Le Directeur général des élections (DGEQ), Pierre Reid, oppose une fin de non-recevoir à une demande du gouvernement Couillard de vérifier si la collecte de données personnelles par les partis politiques est légale. Une telle enquête serait inutile, car aucune loi n'encadre cette pratique, explique sa porte-parole.

La ministre responsable des Institutions démocratiques, Kathleen Weil, a annoncé qu'elle présenterait une motion à l'Assemblée nationale aujourd'hui dans la foulée du scandale Facebook-Cambridge Analytica. Le texte engage l'Assemblée nationale à demander au DGEQ « de vérifier auprès des partis politiques les méthodes de récolte de données personnelles des électeurs, et d'en vérifier la conformité avec les lois applicables ».

« On a vu une préoccupation partout dans le monde. Est-ce que ce qui s'est passé aux États-Unis pourrait se passer ici ? Comment peut-on se prémunir par prévention ? [...] Je pense que c'est une préoccupation qui est partagée par tous. »

- Kathleen Weil, ministre responsable de la Réforme des institutions démocratiques

Or, avant même que la motion ne soit soumise aux députés, M. Reid prévient qu'il n'y donnera pas suite.

« On ne peut pas vérifier les méthodes de récolte de données personnelles des électeurs selon les lois applicables parce que ça n'existe pas : ce n'est pas prévu dans les lois actuellement », a indiqué sa porte-parole, Alexandra Reny.

Les partis politiques ne sont assujettis à aucune loi en matière de protection des renseignements personnels, a-t-elle souligné.
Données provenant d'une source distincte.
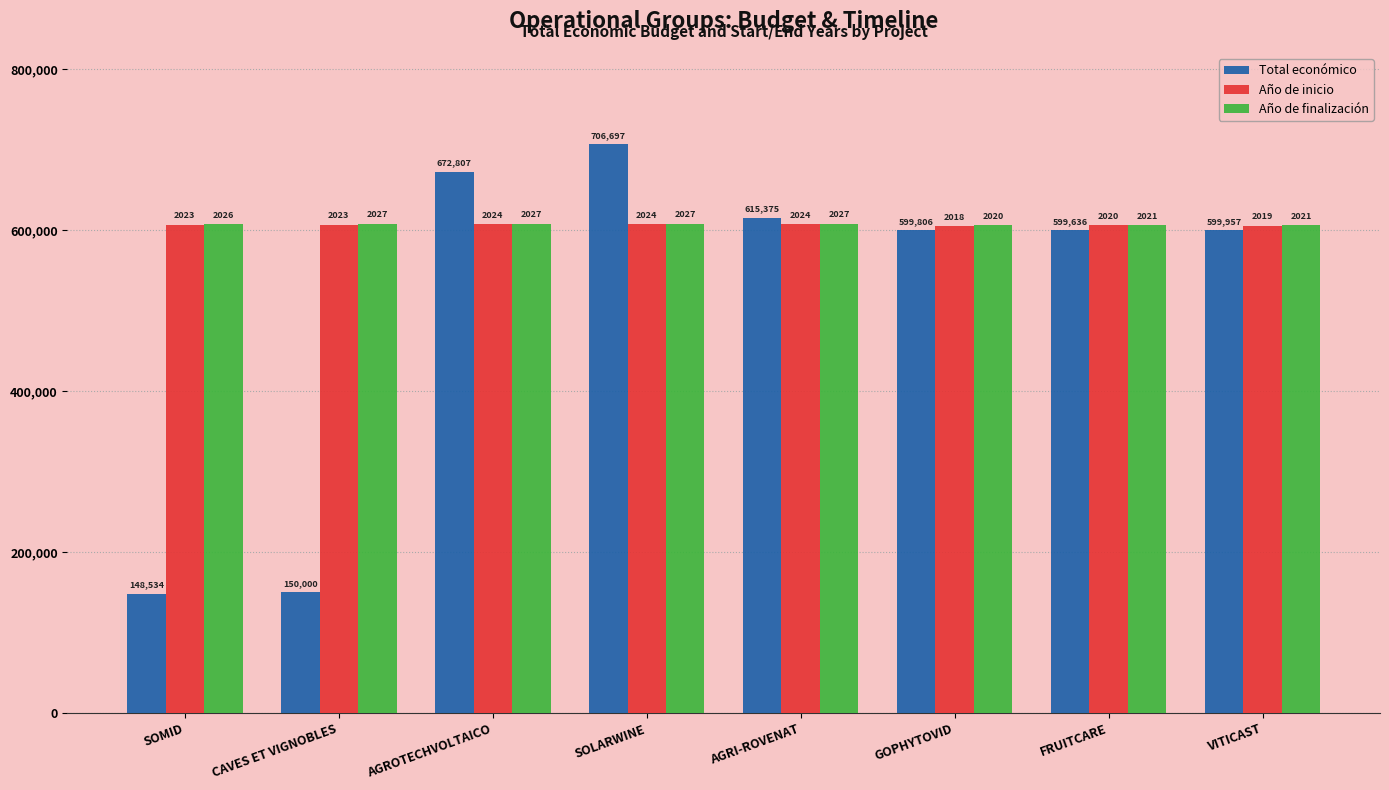

What are all the series names shown in the legend?

Total económico, Año de inicio, Año de finalización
Il n'est donc pas illégal pour eux de colliger des données recueillies sur les réseaux sociaux pour épier les électeurs, ou pour cibler et mobiliser d'éventuels partisans.
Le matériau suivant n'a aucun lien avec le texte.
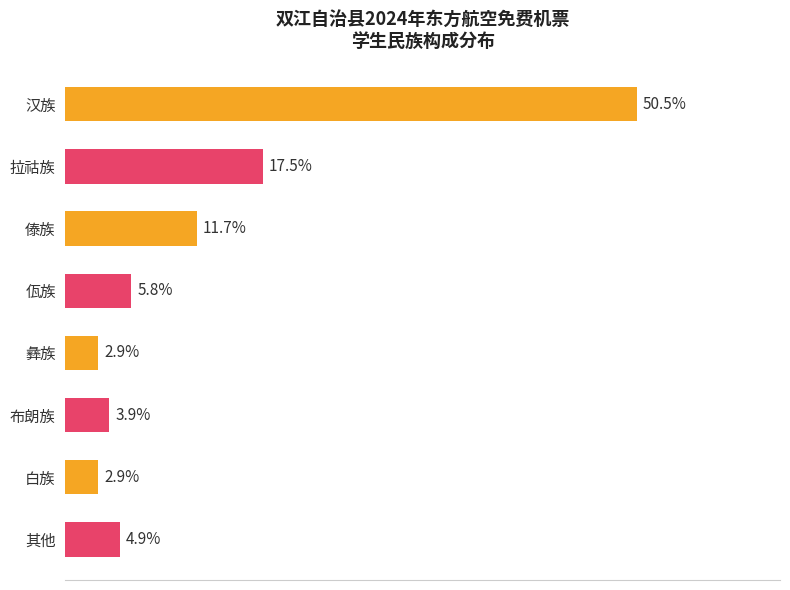

Between 其他 and 白族, which is larger?

其他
Cette pratique, déployée à grande échelle lors du référendum sur le Brexit et de l'élection présidentielle américaine de 2016, se trouve maintenant au coeur du scandale Facebook-Cambridge Analytica.

« Si [les partis] le font, ils ne contreviennent pas à la loi, telle que la loi est actuellement stipulée. Donc, avant toute chose, on voudrait changer la loi, et c'est ce qu'on demande depuis des années. »
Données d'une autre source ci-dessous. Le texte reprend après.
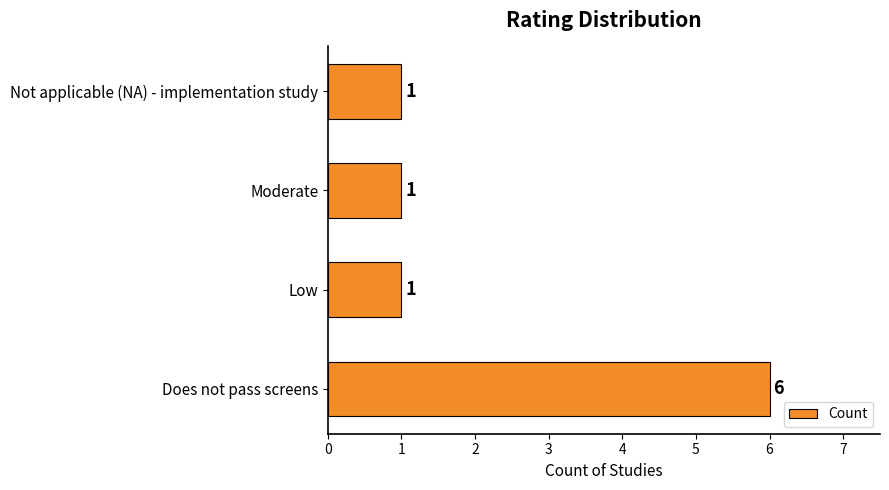

Between Does not pass screens and Moderate, which is larger?

Does not pass screens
- Alexandra Reny, porte-parole du DGEQ

Le DGEQ réclame depuis près de cinq ans des changements législatifs pour encadrer l'usage des données personnelles des citoyens par des entités politiques. Dans son rapport annuel de 2012-2013, il recommandait déjà une « réforme en profondeur » de la Loi électorale à cet égard. Il proposait aussi de créer un code d'éthique pour encadrer les partis.

Cette demande est restée lettre morte. M. Reid l'a réitérée dans son dernier rapport annuel, rendu à l'Assemblée nationale l'automne dernier.

Dans son rapport annuel 2016-2017, le directeur général des élections écrivait : « Nous nous inquiétons de la mise en place par les partis politiques, de banques de données qui recueillent des renseignements sur les électeurs sans que ces derniers aient consenti à cette collecte. À cet effet, nous recommandons de réduire la fréquence de transmission des listes électorales en dehors d'une période électorale puisque la finalité de la liste électorale permanente n'est pas de favoriser la constitution de telles banques de données par les partis politiques. Nous recommandons également de donner le choix aux électeurs de refuser la communication de leurs renseignements personnels aux partis politiques, aux députés et aux candidats. »

ÉCHOS À L'ASSEMBLÉE NATIONALE

La semaine dernière, le premier ministre Philippe Couillard a ouvertement soupçonné la Coalition avenir Québec (CAQ) et Québec solidaire (QS) d'avoir embauché une firme pour colliger des données personnelles d'électeurs sur les réseaux sociaux. Les deux partis ont nié.

Le député solidaire Gabriel Nadeau-Dubois a répliqué, hier, avec une motion qui demandait aux partis de rendre publiques les ententes les liant à des entreprises de récolte de données. Le gouvernement s'y est opposé avant d'annoncer son intention de solliciter le DGEQ.

Le chef de la CAQ, François Legault, a convenu qu'il serait « souhaitable » que le DGEQ se penche sur la question. Il souhaite que des balises soient en place en vue des élections d'octobre.

L'automne dernier, son parti s'est targué d'avoir payé plus de 1 million de dollars pour un outil informatique qui sert à centraliser plusieurs informations sur les électeurs.